Data entries

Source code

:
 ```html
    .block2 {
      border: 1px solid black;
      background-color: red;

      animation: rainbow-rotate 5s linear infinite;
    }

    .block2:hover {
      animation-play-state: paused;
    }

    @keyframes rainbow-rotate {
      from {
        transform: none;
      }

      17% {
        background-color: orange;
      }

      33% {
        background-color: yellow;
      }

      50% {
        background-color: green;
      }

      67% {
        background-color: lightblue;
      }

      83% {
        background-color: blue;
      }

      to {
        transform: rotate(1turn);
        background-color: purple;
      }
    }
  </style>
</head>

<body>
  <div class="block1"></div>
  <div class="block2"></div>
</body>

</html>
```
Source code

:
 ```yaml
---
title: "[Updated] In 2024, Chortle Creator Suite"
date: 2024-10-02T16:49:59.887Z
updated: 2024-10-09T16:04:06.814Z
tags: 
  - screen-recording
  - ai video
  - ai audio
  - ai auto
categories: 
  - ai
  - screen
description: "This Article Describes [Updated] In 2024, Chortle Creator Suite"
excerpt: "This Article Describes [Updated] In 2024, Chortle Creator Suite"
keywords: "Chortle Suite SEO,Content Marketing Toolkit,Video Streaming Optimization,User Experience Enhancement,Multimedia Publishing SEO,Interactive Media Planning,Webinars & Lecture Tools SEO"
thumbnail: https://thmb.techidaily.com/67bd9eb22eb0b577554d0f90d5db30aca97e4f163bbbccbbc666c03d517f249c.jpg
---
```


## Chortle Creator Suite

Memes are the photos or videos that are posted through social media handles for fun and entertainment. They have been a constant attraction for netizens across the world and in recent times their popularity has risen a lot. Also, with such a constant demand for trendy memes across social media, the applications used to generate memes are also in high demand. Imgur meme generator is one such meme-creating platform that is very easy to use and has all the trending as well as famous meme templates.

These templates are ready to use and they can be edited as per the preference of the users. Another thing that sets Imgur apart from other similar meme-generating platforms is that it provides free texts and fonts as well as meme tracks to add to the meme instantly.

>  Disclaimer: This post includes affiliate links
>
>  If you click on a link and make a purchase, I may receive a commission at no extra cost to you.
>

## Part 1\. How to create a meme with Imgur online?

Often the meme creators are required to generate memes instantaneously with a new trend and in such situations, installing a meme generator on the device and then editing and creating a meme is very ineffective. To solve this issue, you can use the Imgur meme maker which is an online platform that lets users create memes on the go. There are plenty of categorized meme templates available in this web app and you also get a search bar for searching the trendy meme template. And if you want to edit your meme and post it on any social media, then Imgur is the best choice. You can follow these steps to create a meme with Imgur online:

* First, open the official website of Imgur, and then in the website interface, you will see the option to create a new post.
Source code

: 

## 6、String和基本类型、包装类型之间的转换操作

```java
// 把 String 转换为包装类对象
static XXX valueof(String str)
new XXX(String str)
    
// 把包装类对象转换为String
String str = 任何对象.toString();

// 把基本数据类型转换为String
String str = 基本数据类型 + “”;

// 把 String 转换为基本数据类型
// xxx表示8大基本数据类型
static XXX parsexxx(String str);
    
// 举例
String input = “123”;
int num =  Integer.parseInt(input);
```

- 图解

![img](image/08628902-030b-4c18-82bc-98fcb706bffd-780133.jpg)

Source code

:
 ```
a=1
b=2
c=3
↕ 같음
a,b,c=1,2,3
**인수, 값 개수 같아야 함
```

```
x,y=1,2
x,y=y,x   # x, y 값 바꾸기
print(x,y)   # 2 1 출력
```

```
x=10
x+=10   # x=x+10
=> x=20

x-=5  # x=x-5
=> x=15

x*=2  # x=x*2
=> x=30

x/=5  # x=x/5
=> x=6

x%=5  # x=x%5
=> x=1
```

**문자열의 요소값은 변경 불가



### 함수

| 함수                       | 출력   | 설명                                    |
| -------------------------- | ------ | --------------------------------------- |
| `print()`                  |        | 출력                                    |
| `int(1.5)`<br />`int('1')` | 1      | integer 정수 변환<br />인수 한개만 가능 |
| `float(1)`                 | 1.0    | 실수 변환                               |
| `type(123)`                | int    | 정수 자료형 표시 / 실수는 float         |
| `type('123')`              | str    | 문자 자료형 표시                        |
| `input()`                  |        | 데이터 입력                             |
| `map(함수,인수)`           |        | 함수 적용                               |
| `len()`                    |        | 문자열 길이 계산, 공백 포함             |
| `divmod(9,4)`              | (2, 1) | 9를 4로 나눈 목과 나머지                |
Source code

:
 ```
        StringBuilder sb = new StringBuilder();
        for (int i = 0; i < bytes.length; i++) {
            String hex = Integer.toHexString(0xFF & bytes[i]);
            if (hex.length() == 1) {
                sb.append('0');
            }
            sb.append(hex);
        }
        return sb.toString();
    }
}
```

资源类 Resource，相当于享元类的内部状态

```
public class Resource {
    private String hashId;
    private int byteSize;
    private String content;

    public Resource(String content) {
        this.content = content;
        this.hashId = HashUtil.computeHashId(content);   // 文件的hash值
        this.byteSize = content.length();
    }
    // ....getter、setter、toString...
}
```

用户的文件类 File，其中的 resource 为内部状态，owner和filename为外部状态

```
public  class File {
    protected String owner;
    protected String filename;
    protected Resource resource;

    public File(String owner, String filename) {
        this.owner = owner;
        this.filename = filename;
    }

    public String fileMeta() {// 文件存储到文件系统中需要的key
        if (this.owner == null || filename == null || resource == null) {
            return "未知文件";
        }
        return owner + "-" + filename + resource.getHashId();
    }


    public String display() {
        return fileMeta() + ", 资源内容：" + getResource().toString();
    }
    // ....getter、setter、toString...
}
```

Activity
Return the entries above in full and exactly as written.

Response below
Source code

:
 ```html
    .block2 {
      border: 1px solid black;
      background-color: red;

      animation: rainbow-rotate 5s linear infinite;
    }

    .block2:hover {
      animation-play-state: paused;
    }

    @keyframes rainbow-rotate {
      from {
        transform: none;
      }

      17% {
        background-color: orange;
      }

      33% {
        background-color: yellow;
      }

      50% {
        background-color: green;
      }

      67% {
        background-color: lightblue;
      }

      83% {
        background-color: blue;
      }

      to {
        transform: rotate(1turn);
        background-color: purple;
      }
    }
  </style>
</head>

<body>
  <div class="block1"></div>
  <div class="block2"></div>
</body>

</html>
```
Source code

:
 ```yaml
---
title: "[Updated] In 2024, Chortle Creator Suite"
date: 2024-10-02T16:49:59.887Z
updated: 2024-10-09T16:04:06.814Z
tags: 
  - screen-recording
  - ai video
  - ai audio
  - ai auto
categories: 
  - ai
  - screen
description: "This Article Describes [Updated] In 2024, Chortle Creator Suite"
excerpt: "This Article Describes [Updated] In 2024, Chortle Creator Suite"
keywords: "Chortle Suite SEO,Content Marketing Toolkit,Video Streaming Optimization,User Experience Enhancement,Multimedia Publishing SEO,Interactive Media Planning,Webinars & Lecture Tools SEO"
thumbnail: https://thmb.techidaily.com/67bd9eb22eb0b577554d0f90d5db30aca97e4f163bbbccbbc666c03d517f249c.jpg
---
```


## Chortle Creator Suite

Memes are the photos or videos that are posted through social media handles for fun and entertainment. They have been a constant attraction for netizens across the world and in recent times their popularity has risen a lot. Also, with such a constant demand for trendy memes across social media, the applications used to generate memes are also in high demand. Imgur meme generator is one such meme-creating platform that is very easy to use and has all the trending as well as famous meme templates.

These templates are ready to use and they can be edited as per the preference of the users. Another thing that sets Imgur apart from other similar meme-generating platforms is that it provides free texts and fonts as well as meme tracks to add to the meme instantly.

>  Disclaimer: This post includes affiliate links
>
>  If you click on a link and make a purchase, I may receive a commission at no extra cost to you.
>

## Part 1\. How to create a meme with Imgur online?

Often the meme creators are required to generate memes instantaneously with a new trend and in such situations, installing a meme generator on the device and then editing and creating a meme is very ineffective. To solve this issue, you can use the Imgur meme maker which is an online platform that lets users create memes on the go. There are plenty of categorized meme templates available in this web app and you also get a search bar for searching the trendy meme template. And if you want to edit your meme and post it on any social media, then Imgur is the best choice. You can follow these steps to create a meme with Imgur online:

* First, open the official website of Imgur, and then in the website interface, you will see the option to create a new post.
Source code

: 

## 6、String和基本类型、包装类型之间的转换操作

```java
// 把 String 转换为包装类对象
static XXX valueof(String str)
new XXX(String str)
    
// 把包装类对象转换为String
String str = 任何对象.toString();

// 把基本数据类型转换为String
String str = 基本数据类型 + “”;

// 把 String 转换为基本数据类型
// xxx表示8大基本数据类型
static XXX parsexxx(String str);
    
// 举例
String input = “123”;
int num =  Integer.parseInt(input);
```

- 图解

![img](image/08628902-030b-4c18-82bc-98fcb706bffd-780133.jpg)

Source code

:
 ```
a=1
b=2
c=3
↕ 같음
a,b,c=1,2,3
**인수, 값 개수 같아야 함
```

```
x,y=1,2
x,y=y,x   # x, y 값 바꾸기
print(x,y)   # 2 1 출력
```

```
x=10
x+=10   # x=x+10
=> x=20

x-=5  # x=x-5
=> x=15

x*=2  # x=x*2
=> x=30

x/=5  # x=x/5
=> x=6

x%=5  # x=x%5
=> x=1
```

**문자열의 요소값은 변경 불가



### 함수

| 함수                       | 출력   | 설명                                    |
| -------------------------- | ------ | --------------------------------------- |
| `print()`                  |        | 출력                                    |
| `int(1.5)`<br />`int('1')` | 1      | integer 정수 변환<br />인수 한개만 가능 |
| `float(1)`                 | 1.0    | 실수 변환                               |
| `type(123)`                | int    | 정수 자료형 표시 / 실수는 float         |
| `type('123')`              | str    | 문자 자료형 표시                        |
| `input()`                  |        | 데이터 입력                             |
| `map(함수,인수)`           |        | 함수 적용                               |
| `len()`                    |        | 문자열 길이 계산, 공백 포함             |
| `divmod(9,4)`              | (2, 1) | 9를 4로 나눈 목과 나머지                |
Source code

:
 ```
        StringBuilder sb = new StringBuilder();
        for (int i = 0; i < bytes.length; i++) {
            String hex = Integer.toHexString(0xFF & bytes[i]);
            if (hex.length() == 1) {
                sb.append('0');
            }
            sb.append(hex);
        }
        return sb.toString();
    }
}
```

资源类 Resource，相当于享元类的内部状态

```
public class Resource {
    private String hashId;
    private int byteSize;
    private String content;

    public Resource(String content) {
        this.content = content;
        this.hashId = HashUtil.computeHashId(content);   // 文件的hash值
        this.byteSize = content.length();
    }
    // ....getter、setter、toString...
}
```

用户的文件类 File，其中的 resource 为内部状态，owner和filename为外部状态

```
public  class File {
    protected String owner;
    protected String filename;
    protected Resource resource;

    public File(String owner, String filename) {
        this.owner = owner;
        this.filename = filename;
    }

    public String fileMeta() {// 文件存储到文件系统中需要的key
        if (this.owner == null || filename == null || resource == null) {
            return "未知文件";
        }
        return owner + "-" + filename + resource.getHashId();
    }


    public String display() {
        return fileMeta() + ", 资源内容：" + getResource().toString();
    }
    // ....getter、setter、toString...
}
```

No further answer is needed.